**Assignment**
Transcribe the line holding "Annotate this map" together with every line after it, through the end of the records, exactly and with no pictures.

**Saved entries**

BEGIN

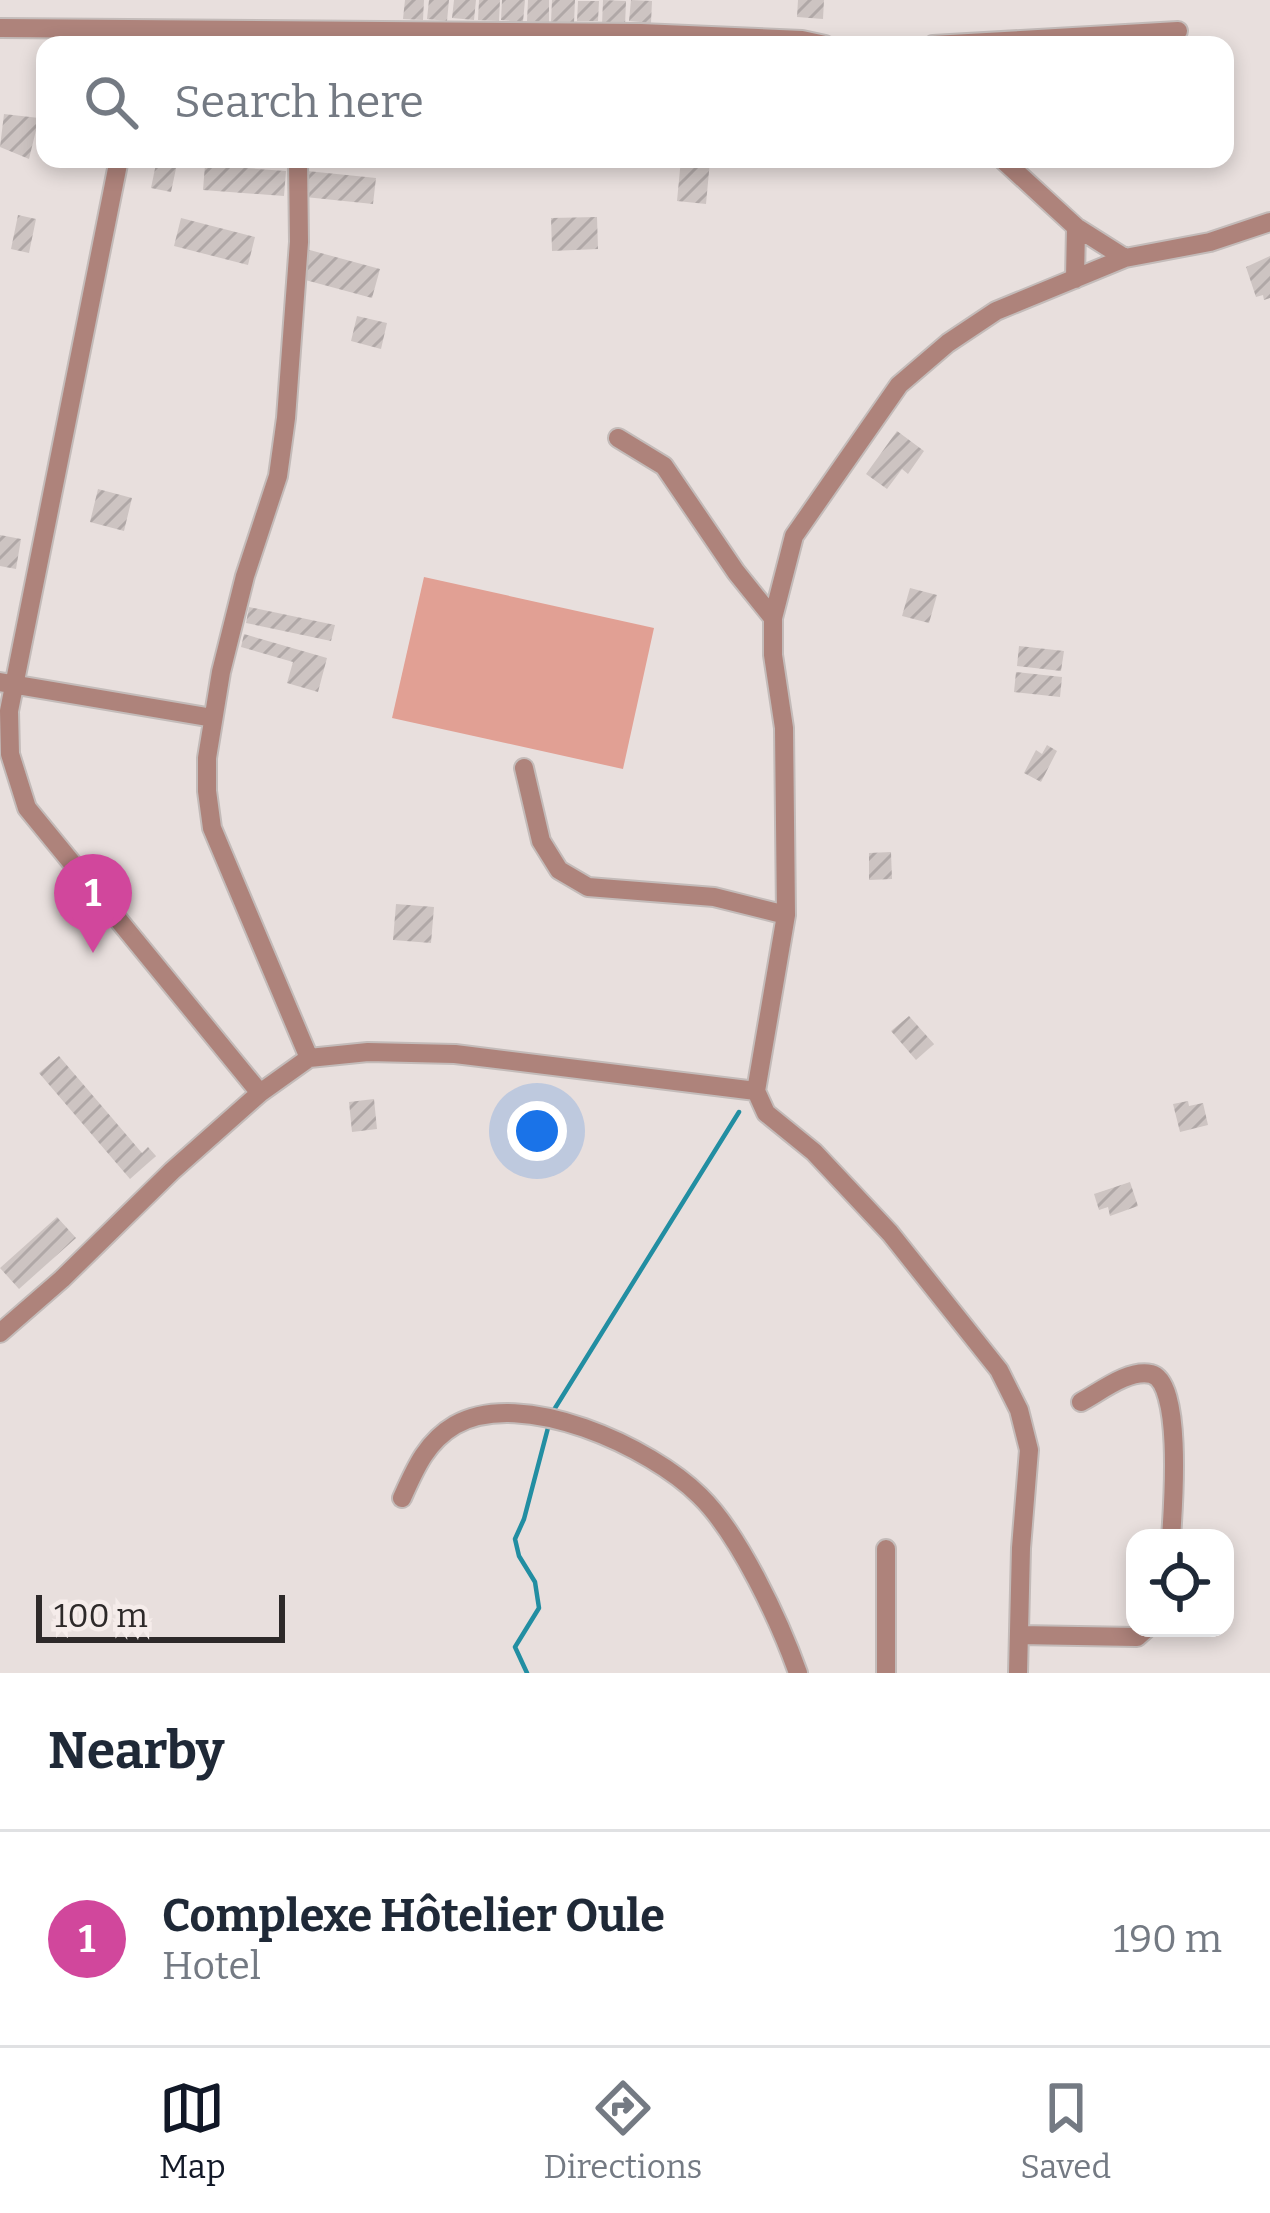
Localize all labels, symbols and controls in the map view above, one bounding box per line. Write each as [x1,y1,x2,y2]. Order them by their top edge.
search box [36,36,1234,168]
icon: search [78,69,144,135]
text: Search here [174,75,424,129]
pin: 1 [54,854,132,953]
your location [507,1101,567,1161]
map controls [1126,1529,1234,1637]
button: locate [1126,1529,1234,1637]
scale bar [36,1589,285,1642]
text: 100 m [54,1596,148,1636]
text: Nearby [48,1720,224,1782]
text: Complexe Hôtelier Oule [162,1889,665,1943]
text: 1 [79,1916,95,1962]
text: 190 m [1113,1916,1222,1962]
text: Hotel [162,1943,261,1989]
tab: Map [159,2075,226,2187]
tab: Directions [544,2075,702,2187]
tab: Saved [1020,2075,1111,2187]

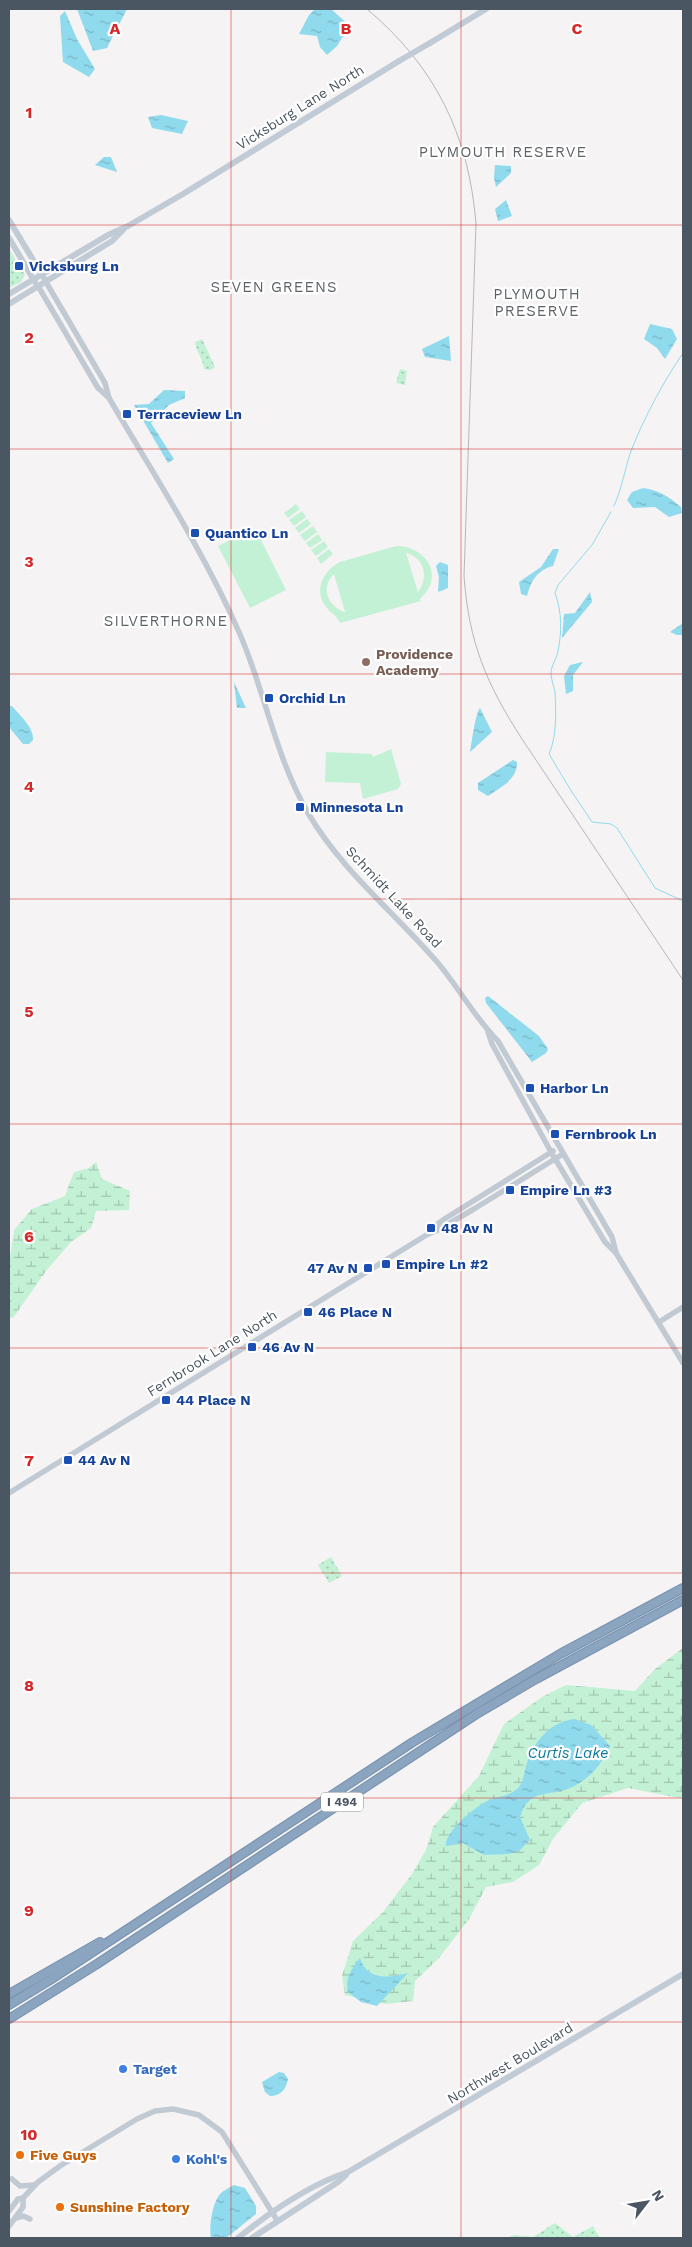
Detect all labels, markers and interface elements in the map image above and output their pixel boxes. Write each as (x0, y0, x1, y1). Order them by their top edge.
text: A (110, 19, 121, 38)
text: B (341, 19, 352, 38)
text: C (572, 19, 583, 38)
street label: Vicksburg Lane North (233, 61, 367, 153)
text: 1 (26, 103, 32, 122)
district label: PLYMOUTH RESERVE (419, 143, 587, 161)
place label: Vicksburg Ln (29, 258, 119, 274)
marker: Vicksburg Ln (13, 260, 25, 272)
district label: SEVEN GREENS (210, 278, 338, 296)
district label: PLYMOUTH PRESERVE (493, 285, 581, 320)
text: 2 (24, 328, 34, 347)
place label: Terraceview Ln (137, 406, 242, 422)
marker: Terraceview Ln (121, 408, 133, 420)
place label: Quantico Ln (205, 525, 288, 541)
marker: Quantico Ln (189, 527, 201, 539)
text: 3 (24, 552, 34, 571)
district label: SILVERTHORNE (104, 612, 228, 630)
place label: Providence Academy (376, 646, 453, 678)
marker: Providence Academy (360, 656, 372, 668)
place label: Orchid Ln (279, 690, 346, 706)
marker: Orchid Ln (263, 692, 275, 704)
text: 4 (24, 777, 34, 796)
place label: Minnesota Ln (310, 799, 403, 815)
marker: Minnesota Ln (294, 801, 306, 813)
street label: Schmidt Lake Road (343, 843, 445, 951)
text: 5 (24, 1002, 34, 1021)
place label: Harbor Ln (540, 1080, 609, 1096)
marker: Harbor Ln (524, 1082, 536, 1094)
place label: Fernbrook Ln (565, 1126, 657, 1142)
marker: Fernbrook Ln (549, 1128, 561, 1140)
place label: Empire Ln #3 (520, 1182, 612, 1198)
marker: Empire Ln #3 (504, 1184, 516, 1196)
place label: 48 Av N (441, 1220, 493, 1236)
marker: 48 Av N (425, 1222, 437, 1234)
text: 6 (24, 1227, 34, 1246)
place label: Empire Ln #2 (396, 1256, 488, 1272)
marker: Empire Ln #2 (380, 1258, 392, 1270)
place label: 47 Av N (307, 1260, 358, 1276)
marker: 47 Av N (362, 1262, 374, 1274)
place label: 46 Place N (318, 1304, 392, 1320)
street label: Fernbrook Lane North (144, 1306, 280, 1400)
marker: 46 Place N (302, 1306, 314, 1318)
place label: 46 Av N (262, 1339, 314, 1355)
marker: 46 Av N (246, 1341, 258, 1353)
place label: 44 Place N (176, 1392, 251, 1408)
marker: 44 Place N (160, 1394, 172, 1406)
text: 7 (24, 1451, 34, 1470)
place label: 44 Av N (78, 1452, 131, 1468)
marker: 44 Av N (62, 1454, 74, 1466)
text: 8 (24, 1676, 34, 1695)
water label: Curtis Lake (527, 1744, 609, 1762)
road number: I 494 (321, 1792, 363, 1811)
text: 9 (24, 1901, 34, 1920)
street label: Northwest Boulevard (444, 2019, 576, 2107)
place label: Target (133, 2061, 177, 2077)
marker: Target (117, 2063, 129, 2075)
text: 10 (20, 2125, 38, 2144)
place label: Five Guys (30, 2147, 97, 2163)
marker: Five Guys (14, 2149, 26, 2161)
place label: Kohl's (186, 2151, 228, 2167)
marker: Kohl's (170, 2153, 182, 2165)
north arrow (622, 2177, 672, 2227)
text: N (649, 2187, 668, 2204)
place label: Sunshine Factory (70, 2199, 190, 2215)
marker: Sunshine Factory (54, 2201, 66, 2213)

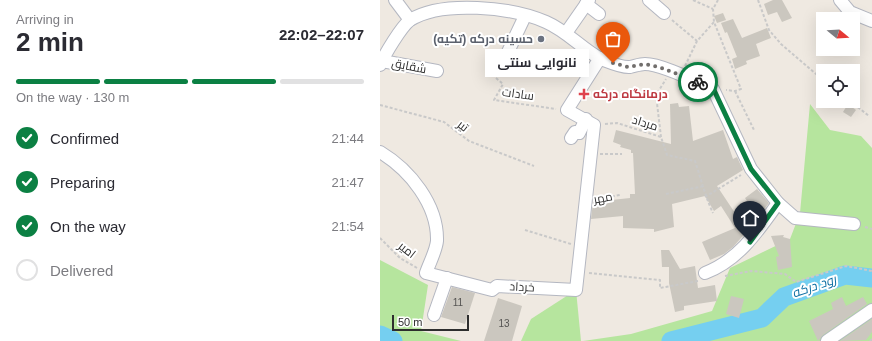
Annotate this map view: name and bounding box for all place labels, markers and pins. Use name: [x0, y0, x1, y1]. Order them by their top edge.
pin: [596, 22, 630, 63]
place label: حسینه درکه (تکیه): [433, 32, 533, 47]
marker: حسینه درکه (تکیه): [536, 34, 546, 44]
callout: نانوایی سنتی: [485, 49, 589, 77]
place label: درمانگاه درکه: [593, 87, 668, 102]
marker: درمانگاه درکه: [578, 88, 590, 100]
pin: [733, 201, 767, 242]

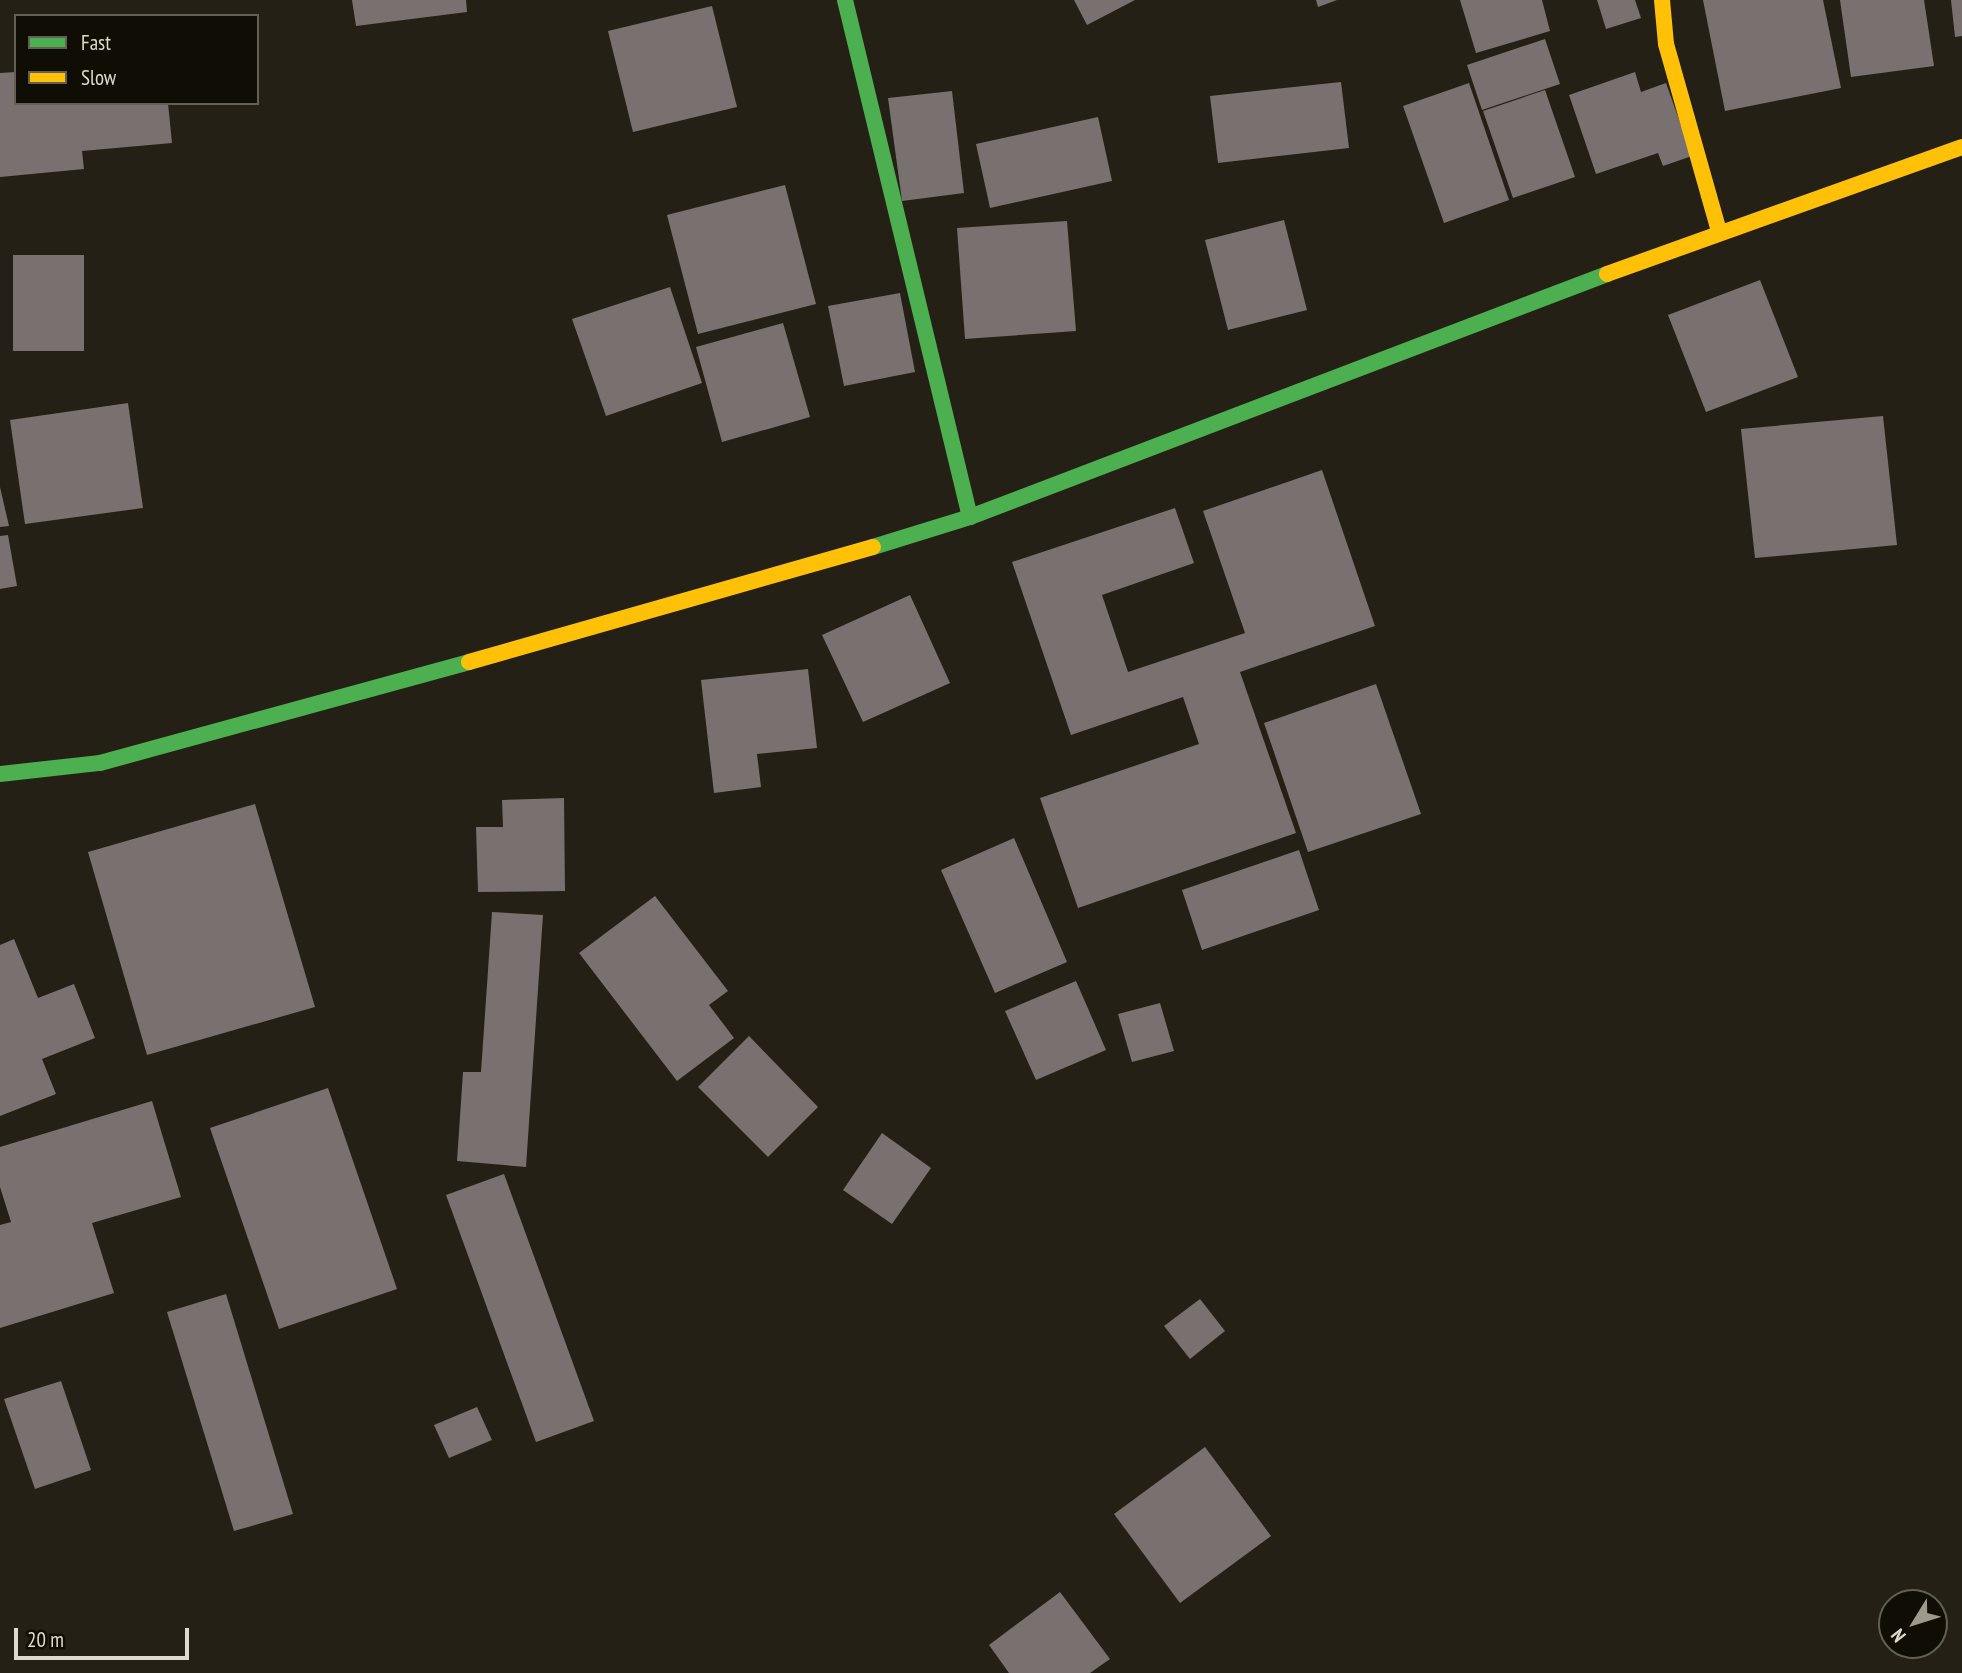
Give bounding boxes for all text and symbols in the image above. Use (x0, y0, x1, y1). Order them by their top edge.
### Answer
legend (14, 14, 259, 105)
text: Fast (81, 29, 111, 56)
text: Slow (81, 64, 116, 91)
north arrow (1878, 1589, 1948, 1659)
scale bar (18, 1614, 192, 1658)
text: N (1885, 1624, 1911, 1647)
text: 20 m (27, 1626, 64, 1653)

END

**Expected answer**
Annotate this map view: name and bounding box for all place labels, markers and pins. Use name: [x0, y0, x1, y1]. Order them by their top edge.
pin: [596, 22, 630, 63]
place label: حسینه درکه (تکیه): [433, 32, 533, 47]
marker: حسینه درکه (تکیه): [536, 34, 546, 44]
callout: نانوایی سنتی: [485, 49, 589, 77]
place label: درمانگاه درکه: [593, 87, 668, 102]
marker: درمانگاه درکه: [578, 88, 590, 100]
pin: [733, 201, 767, 242]

Give bounding boxes for all text and symbols in the image above. Use (x0, y0, x1, y1). Order them by their top edge.
### Answer
legend (14, 14, 259, 105)
text: Fast (81, 29, 111, 56)
text: Slow (81, 64, 116, 91)
north arrow (1878, 1589, 1948, 1659)
scale bar (18, 1614, 192, 1658)
text: N (1885, 1624, 1911, 1647)
text: 20 m (27, 1626, 64, 1653)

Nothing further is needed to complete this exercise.